The model extends Ljungqvist and Sargent (JPE, 1998) by incorporating a training decision and a broader menu of unemployment benefits. Government-sponsored training programs feature a key trade-off with respect to unemployment insurance programs: they offer more generous unemployment benefits but require more time and effort from workers to generate higher skills. As a result, unemployed workers with different human capital and benefits make different decisions about training, search, and job acceptance.
I use the model to quantitatively study the recent reforms implemented in Germany and run more counterfactual experiments. I simulate the transition path under back-to-back unexpected reforms in 2003-2006 and find the dynamics of the model's unemployment rates are close to the data. In a counterfactual experiment in which I model an economy with a German-like training system and a US-like unemployment benefit structure (roughly, benefits are lower), I find that employment and output rise substantially.
By Robert DeYoung, Emma Y. Peng and Meng Yan (RWP10-02 January 2010)
This study examines whether and how the terms of CEO compensation contracts at large commercial banks between 1994 and 2006 influenced, or were influenced by, the risky business policy decisions made by these firms. We find strong evidence that bank CEOs responded to contractual risk-taking incentives by taking more risk; bank boards altered CEO compensation to encourage executives to exploit new growth opportunities; and bank boards set CEO incentives in a manner designed to moderate excessive risk-taking. These relationships are strongest during the second half of our sample, after deregulation and technological change had expanded banks' capacities for risk-taking.
By Stephen G. Cecchetti and Craig S. Hakkio (RWP10-01 January 2010)

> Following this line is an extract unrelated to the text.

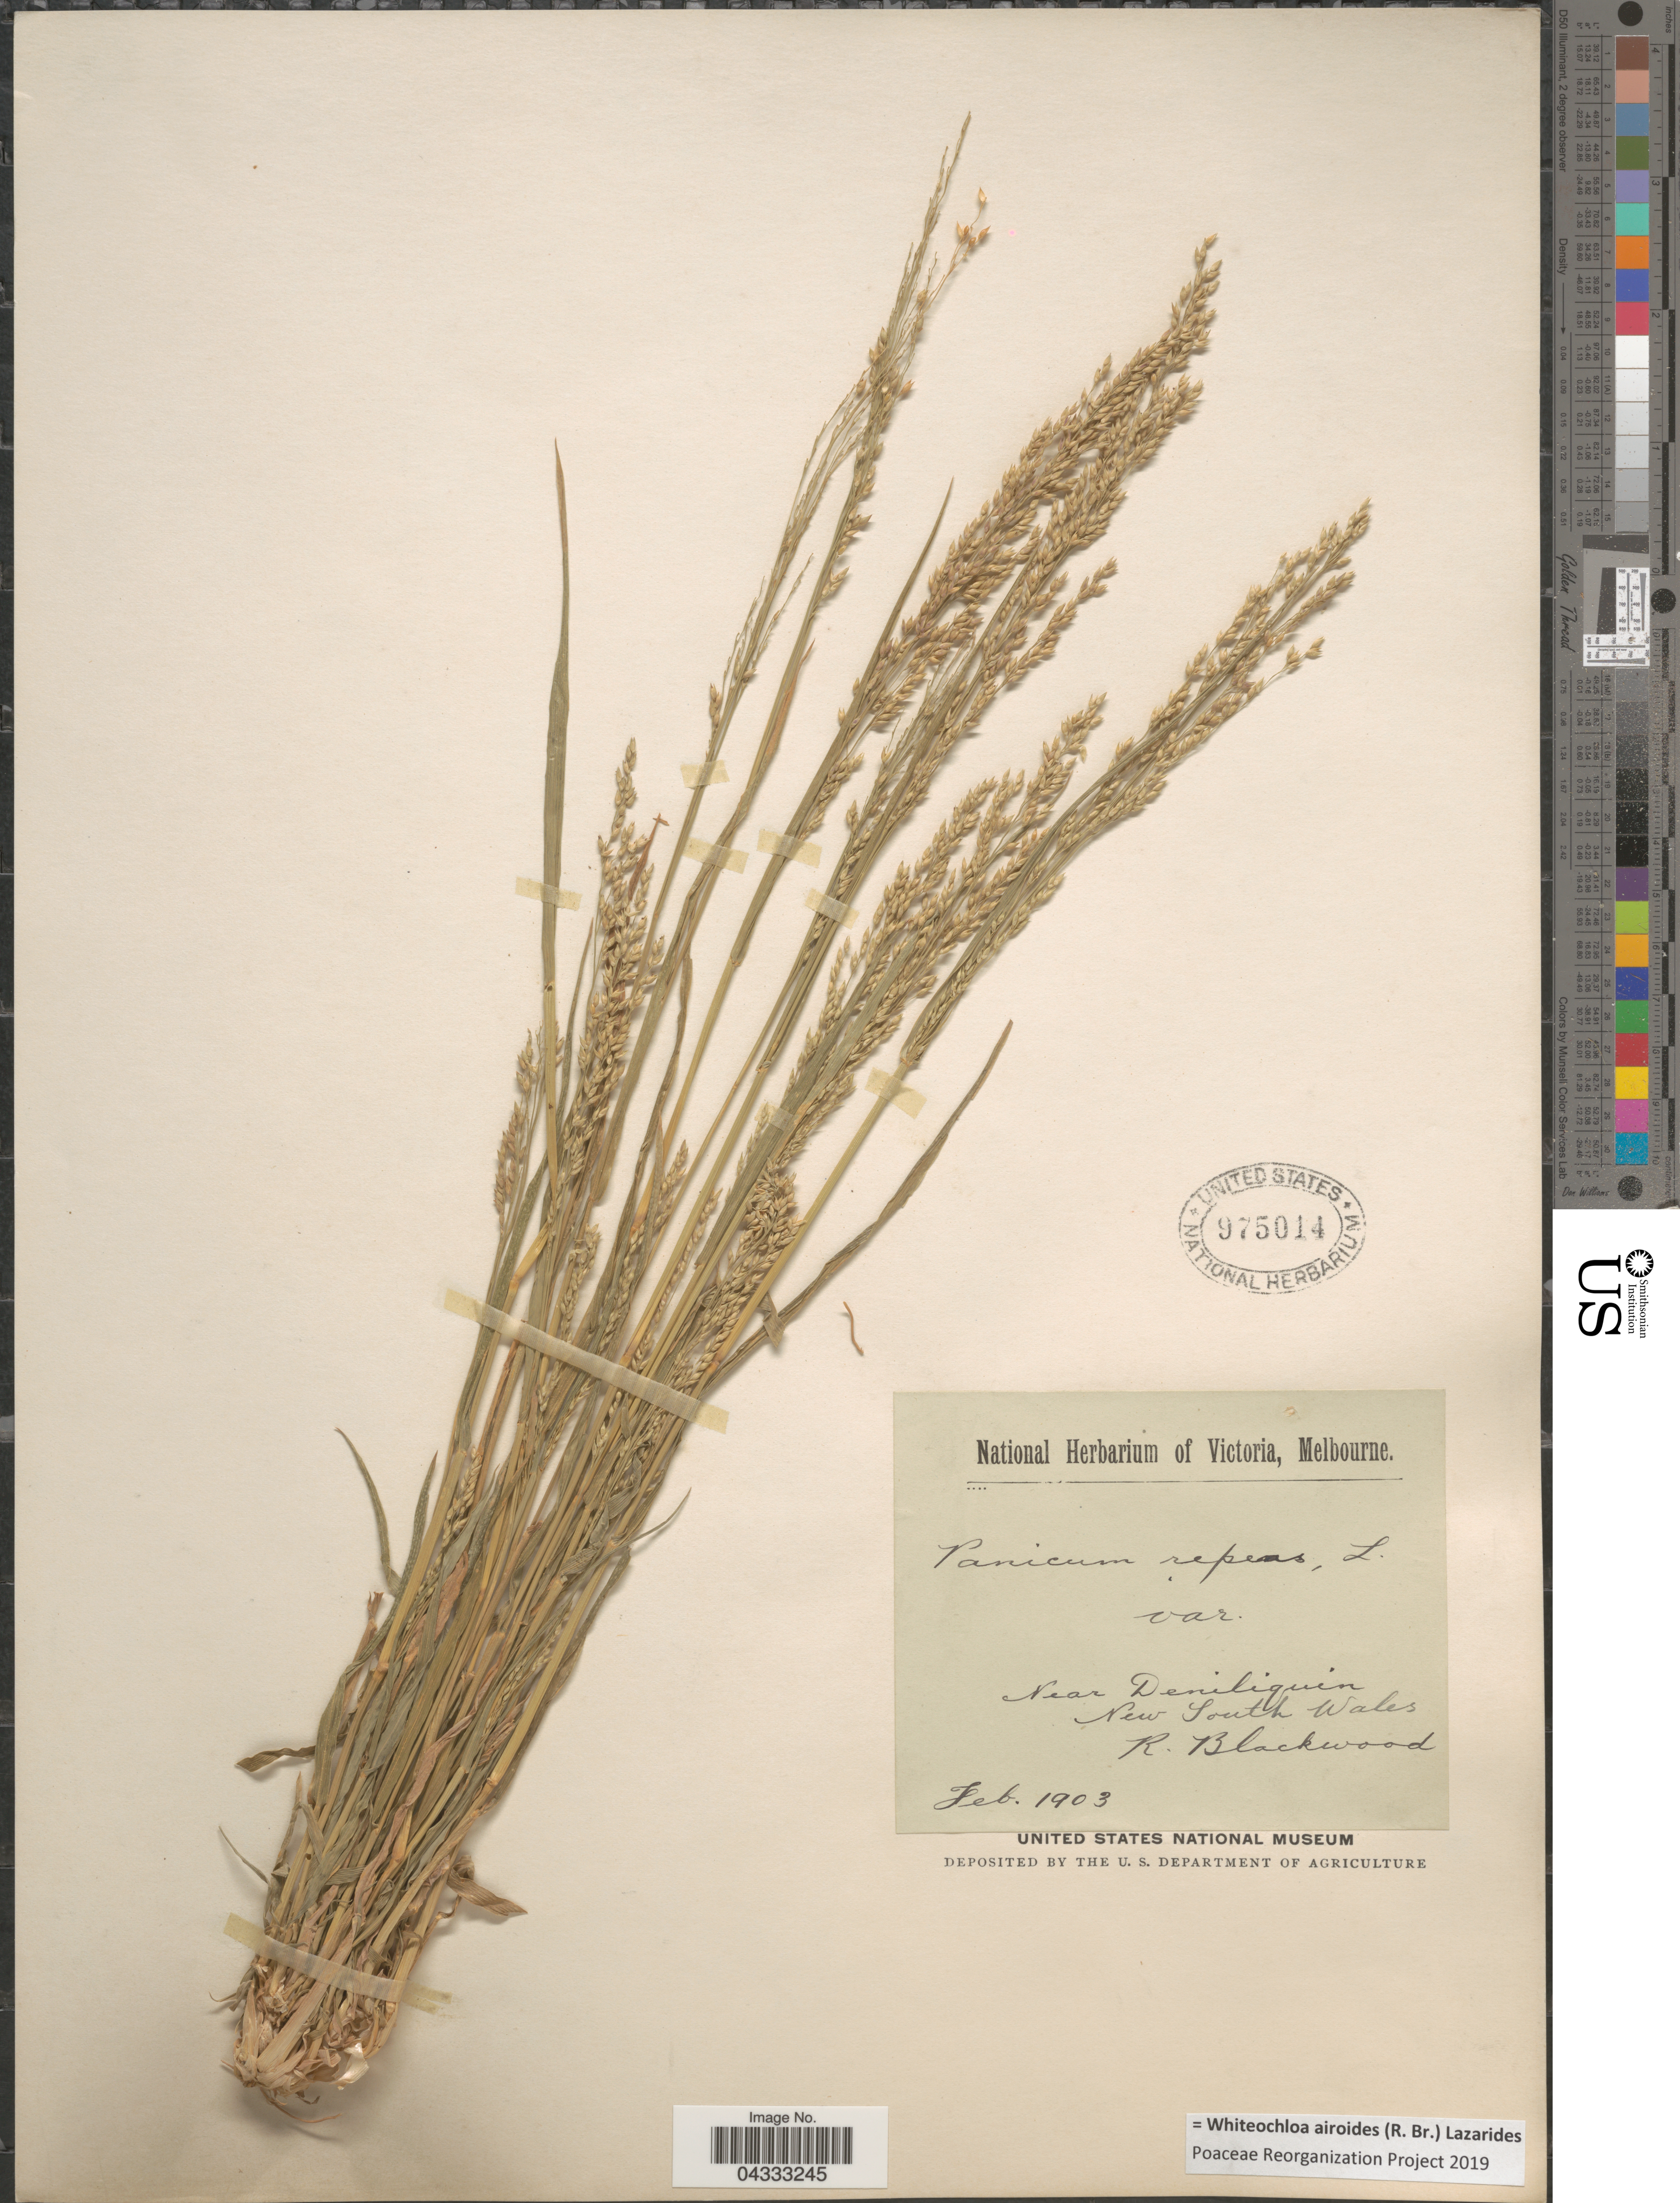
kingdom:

Transparency is one of the biggest innovations in central bank policy of the past quarter century. Modern central bankers believe that they should be as clear about their objectives and actions as possible. However, is greater transparency always beneficial? Recent work suggests that when private agents have diverse sources of information, public information can cause them to overreact to the signals from the central bank, leading the economy to be too sensitive to common forecast errors. Greater transparency could be destabilizing. While this theoretical result has clear intuitive appeal, it turns on a combination of assumptions and conditions, so it remains to be established that it is of empirical relevance.
In this paper we study the degree to which increased information about monetary policy might lead to individuals coordinating their forecasts. Specifically, we estimate a series of simple models to measure the impact of inflation targeting on the dispersion of private sector forecasts of inflation. Using a panel data set that includes 15 countries over 20 years we find no convincing evidence that adopting an inflation targeting regime leads to a reduction in the dispersion of private sector forecasts of inflation. While for some specifications adoption of inflation target does seem to reduce the standard deviation of inflation forecasts, the impact is rarely precise and always small.